EXCERPTED TEXT section start

Abstract

Culturally-appropriate, educational programs are recommended to improve cancer clinical trial participation among African Americans and Latinos. This study investigated the effect of a culturally-appropriate, educational program on knowledge, trust in medical researchers, and intent for clinical trial participation among African Americans and Latinos in Middle Tennessee. Trained community health educators delivered a 30-min presentation with video testimonials to 198 participants in 13 town halls. A pre-post survey design was used to evaluate the intervention among 102 participants who completed both pre- and post-surveys one to two weeks after the session. Paired-sample t-test showed significant increases in unadjusted mean scores for knowledge (p < 0.001), trust in medical researchers (p < 0.001), and willingness to participate in clinical trials (p = 0.003) after the town halls in the overall sample. After adjusting for gender and education, all three outcomes remained significant for the overall sample (knowledge: p < 0.001; trust in medical researchers: p < 0.001; willingness: p = 0.001) and for African Americans (knowledge: p < 0.001; trust in medical researchers: p = 0.007; willingness: p = 0.005). However, willingness to participate was no longer significant for Latinos (knowledge: p < 0.001; trust in medical researchers: p = 0.034; willingness: p = 0.084). The culturally-appropriate, educational program showed promising results for short-term, clinical trial outcomes. Further studies should examine efficacy to improve research participation outcomes.

EXCERPTED TEXT section end
PROVIDED MATERIAL section start

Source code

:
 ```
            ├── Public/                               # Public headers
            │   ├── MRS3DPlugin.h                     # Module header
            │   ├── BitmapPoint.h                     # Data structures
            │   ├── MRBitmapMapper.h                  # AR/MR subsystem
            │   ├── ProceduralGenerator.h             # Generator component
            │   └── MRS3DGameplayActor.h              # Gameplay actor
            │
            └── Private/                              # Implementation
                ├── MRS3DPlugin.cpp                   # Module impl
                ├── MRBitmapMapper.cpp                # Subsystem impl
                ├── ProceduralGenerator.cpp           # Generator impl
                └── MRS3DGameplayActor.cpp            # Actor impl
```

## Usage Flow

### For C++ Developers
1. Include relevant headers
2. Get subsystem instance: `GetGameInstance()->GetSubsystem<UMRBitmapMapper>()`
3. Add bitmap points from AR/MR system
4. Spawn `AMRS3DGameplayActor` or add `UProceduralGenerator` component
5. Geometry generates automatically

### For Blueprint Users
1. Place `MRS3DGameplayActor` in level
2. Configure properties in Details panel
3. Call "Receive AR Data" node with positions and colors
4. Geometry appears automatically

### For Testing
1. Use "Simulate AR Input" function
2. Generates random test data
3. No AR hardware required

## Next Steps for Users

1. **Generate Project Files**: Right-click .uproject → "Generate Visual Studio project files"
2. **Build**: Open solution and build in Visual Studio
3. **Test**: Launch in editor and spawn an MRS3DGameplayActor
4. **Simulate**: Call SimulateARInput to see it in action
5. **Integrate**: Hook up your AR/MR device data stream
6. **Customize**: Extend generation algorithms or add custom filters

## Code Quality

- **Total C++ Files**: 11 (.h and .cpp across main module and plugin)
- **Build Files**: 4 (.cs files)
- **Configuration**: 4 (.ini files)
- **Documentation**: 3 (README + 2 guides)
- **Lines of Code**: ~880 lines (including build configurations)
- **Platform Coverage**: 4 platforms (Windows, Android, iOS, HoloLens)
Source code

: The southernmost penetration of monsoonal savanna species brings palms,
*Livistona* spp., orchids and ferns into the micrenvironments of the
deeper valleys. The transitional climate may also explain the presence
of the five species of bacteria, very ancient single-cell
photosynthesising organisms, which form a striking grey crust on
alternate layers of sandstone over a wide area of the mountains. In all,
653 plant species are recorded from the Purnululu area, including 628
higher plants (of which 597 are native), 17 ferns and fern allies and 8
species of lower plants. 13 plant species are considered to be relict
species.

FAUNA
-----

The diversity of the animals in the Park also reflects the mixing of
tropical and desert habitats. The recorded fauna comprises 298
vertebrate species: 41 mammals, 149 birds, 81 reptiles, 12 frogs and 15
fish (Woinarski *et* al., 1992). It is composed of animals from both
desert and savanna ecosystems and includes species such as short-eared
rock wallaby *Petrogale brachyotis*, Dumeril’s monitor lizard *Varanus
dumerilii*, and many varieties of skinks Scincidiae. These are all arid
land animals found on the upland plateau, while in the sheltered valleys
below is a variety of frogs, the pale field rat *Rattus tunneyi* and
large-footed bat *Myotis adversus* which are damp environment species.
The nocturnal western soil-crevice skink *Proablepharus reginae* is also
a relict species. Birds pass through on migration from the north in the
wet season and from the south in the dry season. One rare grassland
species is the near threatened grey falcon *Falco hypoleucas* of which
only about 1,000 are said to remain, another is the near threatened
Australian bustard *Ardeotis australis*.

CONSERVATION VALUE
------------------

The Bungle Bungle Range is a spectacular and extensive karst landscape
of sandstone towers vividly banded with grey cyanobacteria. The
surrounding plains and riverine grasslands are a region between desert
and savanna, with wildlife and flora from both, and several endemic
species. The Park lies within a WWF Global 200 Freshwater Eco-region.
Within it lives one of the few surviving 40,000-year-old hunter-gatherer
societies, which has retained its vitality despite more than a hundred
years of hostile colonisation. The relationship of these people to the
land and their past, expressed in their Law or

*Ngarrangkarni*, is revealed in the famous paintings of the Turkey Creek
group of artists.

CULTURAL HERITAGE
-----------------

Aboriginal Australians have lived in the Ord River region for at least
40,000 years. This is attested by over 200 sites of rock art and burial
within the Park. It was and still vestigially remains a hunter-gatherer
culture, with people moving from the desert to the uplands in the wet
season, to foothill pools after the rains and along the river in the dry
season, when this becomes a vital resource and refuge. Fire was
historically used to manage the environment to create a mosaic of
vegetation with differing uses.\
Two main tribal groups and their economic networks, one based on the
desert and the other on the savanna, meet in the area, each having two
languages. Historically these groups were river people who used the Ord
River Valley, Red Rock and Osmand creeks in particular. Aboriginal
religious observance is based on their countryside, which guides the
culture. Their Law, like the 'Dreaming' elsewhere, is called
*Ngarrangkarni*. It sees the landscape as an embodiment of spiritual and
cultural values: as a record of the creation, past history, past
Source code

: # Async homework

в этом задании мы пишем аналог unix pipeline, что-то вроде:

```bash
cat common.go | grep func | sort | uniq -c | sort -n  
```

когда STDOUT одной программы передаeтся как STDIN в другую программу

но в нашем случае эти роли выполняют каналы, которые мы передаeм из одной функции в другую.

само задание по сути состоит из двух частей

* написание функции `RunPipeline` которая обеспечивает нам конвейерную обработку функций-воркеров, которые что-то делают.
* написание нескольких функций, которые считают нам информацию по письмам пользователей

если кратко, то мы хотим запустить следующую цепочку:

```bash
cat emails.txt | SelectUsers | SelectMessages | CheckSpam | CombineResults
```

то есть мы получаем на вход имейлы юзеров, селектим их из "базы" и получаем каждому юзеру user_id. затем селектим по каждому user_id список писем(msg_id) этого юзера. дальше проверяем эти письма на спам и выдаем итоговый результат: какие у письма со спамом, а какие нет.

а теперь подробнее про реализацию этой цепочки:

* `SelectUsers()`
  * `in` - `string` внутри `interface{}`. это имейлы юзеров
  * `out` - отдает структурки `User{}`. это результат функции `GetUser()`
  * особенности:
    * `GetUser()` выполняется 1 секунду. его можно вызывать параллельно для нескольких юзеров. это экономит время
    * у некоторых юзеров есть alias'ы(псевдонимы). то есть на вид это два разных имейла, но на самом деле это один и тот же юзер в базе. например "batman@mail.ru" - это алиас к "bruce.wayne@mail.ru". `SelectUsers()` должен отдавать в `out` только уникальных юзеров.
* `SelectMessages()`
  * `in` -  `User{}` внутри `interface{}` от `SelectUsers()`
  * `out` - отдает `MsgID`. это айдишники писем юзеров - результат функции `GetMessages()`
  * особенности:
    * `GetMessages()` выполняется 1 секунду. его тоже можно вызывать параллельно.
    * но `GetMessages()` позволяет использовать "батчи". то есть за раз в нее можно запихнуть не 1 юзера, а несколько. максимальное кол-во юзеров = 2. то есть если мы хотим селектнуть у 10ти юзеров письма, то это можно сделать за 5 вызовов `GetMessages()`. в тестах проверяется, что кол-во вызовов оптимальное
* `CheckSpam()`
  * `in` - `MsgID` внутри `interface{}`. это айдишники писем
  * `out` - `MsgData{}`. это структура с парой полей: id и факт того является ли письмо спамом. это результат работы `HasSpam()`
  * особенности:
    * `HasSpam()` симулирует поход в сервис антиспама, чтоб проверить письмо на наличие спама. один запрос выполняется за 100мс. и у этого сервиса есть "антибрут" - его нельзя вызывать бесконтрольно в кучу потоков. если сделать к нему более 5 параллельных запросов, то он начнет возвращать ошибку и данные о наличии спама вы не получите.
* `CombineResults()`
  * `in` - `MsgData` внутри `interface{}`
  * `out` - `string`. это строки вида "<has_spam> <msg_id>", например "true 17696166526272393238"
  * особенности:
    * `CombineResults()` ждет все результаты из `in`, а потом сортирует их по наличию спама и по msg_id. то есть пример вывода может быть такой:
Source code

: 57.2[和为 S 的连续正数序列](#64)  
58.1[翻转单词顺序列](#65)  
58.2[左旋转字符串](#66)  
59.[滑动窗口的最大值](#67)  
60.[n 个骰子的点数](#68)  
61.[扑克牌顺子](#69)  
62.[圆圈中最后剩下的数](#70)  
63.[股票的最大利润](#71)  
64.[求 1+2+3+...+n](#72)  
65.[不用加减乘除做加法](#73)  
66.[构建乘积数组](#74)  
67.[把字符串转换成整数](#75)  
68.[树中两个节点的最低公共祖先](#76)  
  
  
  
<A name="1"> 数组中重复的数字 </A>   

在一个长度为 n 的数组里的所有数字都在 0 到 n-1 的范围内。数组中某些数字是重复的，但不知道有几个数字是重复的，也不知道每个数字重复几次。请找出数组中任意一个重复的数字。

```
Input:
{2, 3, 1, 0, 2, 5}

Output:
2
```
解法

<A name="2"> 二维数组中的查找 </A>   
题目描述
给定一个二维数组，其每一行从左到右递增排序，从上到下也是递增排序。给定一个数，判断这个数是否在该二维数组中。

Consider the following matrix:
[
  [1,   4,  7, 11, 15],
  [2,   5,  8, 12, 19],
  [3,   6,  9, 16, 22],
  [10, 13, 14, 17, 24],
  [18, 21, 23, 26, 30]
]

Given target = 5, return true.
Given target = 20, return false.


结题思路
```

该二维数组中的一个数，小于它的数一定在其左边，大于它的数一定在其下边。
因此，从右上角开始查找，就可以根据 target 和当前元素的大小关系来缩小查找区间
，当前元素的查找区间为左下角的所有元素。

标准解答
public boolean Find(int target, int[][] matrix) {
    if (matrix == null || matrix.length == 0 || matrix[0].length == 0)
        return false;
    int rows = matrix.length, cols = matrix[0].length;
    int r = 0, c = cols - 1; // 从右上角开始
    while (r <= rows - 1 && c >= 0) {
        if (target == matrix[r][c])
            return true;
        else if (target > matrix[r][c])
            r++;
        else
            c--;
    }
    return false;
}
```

PROVIDED MATERIAL section end

▶ [DESCRIPTION OF THE TASK]
Rewrite the abstract's paragraph beginning "Culturally-appropriate, educational programs are recommended" as a short bulleted list that keeps its main facts.

▶ [RESPONSE TO THIS EXERCISE]
- Culturally-appropriate educational programs are recommended to improve cancer clinical trial participation among African Americans and Latinos.
- The study tested such a program in Middle Tennessee. It measured knowledge, trust in medical researchers and intent to join clinical trials.
- Trained community health educators gave a 30-minute presentation with video testimonials to 198 participants at 13 town halls.
- The 102 participants who completed both surveys were evaluated with pre- and post-surveys, the post-survey coming one to two weeks after the session.
- Unadjusted scores rose significantly in the overall sample for knowledge (p < 0.001), trust (p < 0.001) and willingness to participate (p = 0.003).
- After adjusting for gender and education, all three outcomes stayed significant for the overall sample and for African Americans.
- For Latinos, knowledge and trust stayed significant after adjustment, but willingness did not (p = 0.084).
- The program showed promising short-term results, and further studies should examine its efficacy in improving research participation.